====== Records for the task

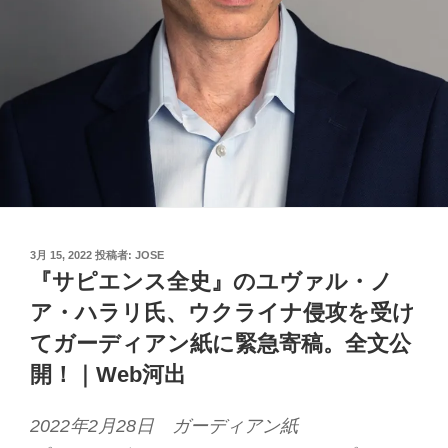
投
3月 15, 2022
投稿者:
JOSE
稿
『サピエンス全史』のユヴァル・ノ
日:
ア・ハラリ氏、ウクライナ侵攻を受け
てガーディアン紙に緊急寄稿。全文公
開！｜Web河出
2022年2月28日 ガーディアン紙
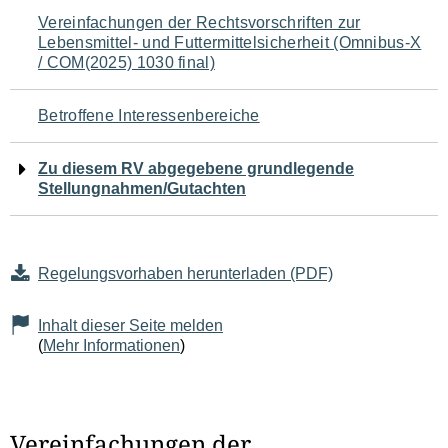
Navigation
Vereinfachungen der Rechtsvorschriften zur
Lebensmittel- und Futtermittelsicherheit (Omnibus-X
für
/ COM(2025) 1030 final)
den
Betroffene Interessenbereiche
Seiteninhalt
Zu diesem RV abgegebene grundlegende
Stellungnahmen/Gutachten
Regelungsvorhaben herunterladen (PDF)
Inhalt dieser Seite melden
(
Mehr Informationen
)
Vereinfachungen der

============

→ Problem statement: Reproduce the text from every row above line for line without changing anything, and leave the pictures out.

→ Task response:
投
3月 15, 2022
投稿者:
JOSE
稿
『サピエンス全史』のユヴァル・ノ
日:
ア・ハラリ氏、ウクライナ侵攻を受け
てガーディアン紙に緊急寄稿。全文公
開！｜Web河出
2022年2月28日 ガーディアン紙
Navigation
Vereinfachungen der Rechtsvorschriften zur
Lebensmittel- und Futtermittelsicherheit (Omnibus-X
für
/ COM(2025) 1030 final)
den
Betroffene Interessenbereiche
Seiteninhalt
Zu diesem RV abgegebene grundlegende
Stellungnahmen/Gutachten
Regelungsvorhaben herunterladen (PDF)
Inhalt dieser Seite melden
(
Mehr Informationen
)
Vereinfachungen der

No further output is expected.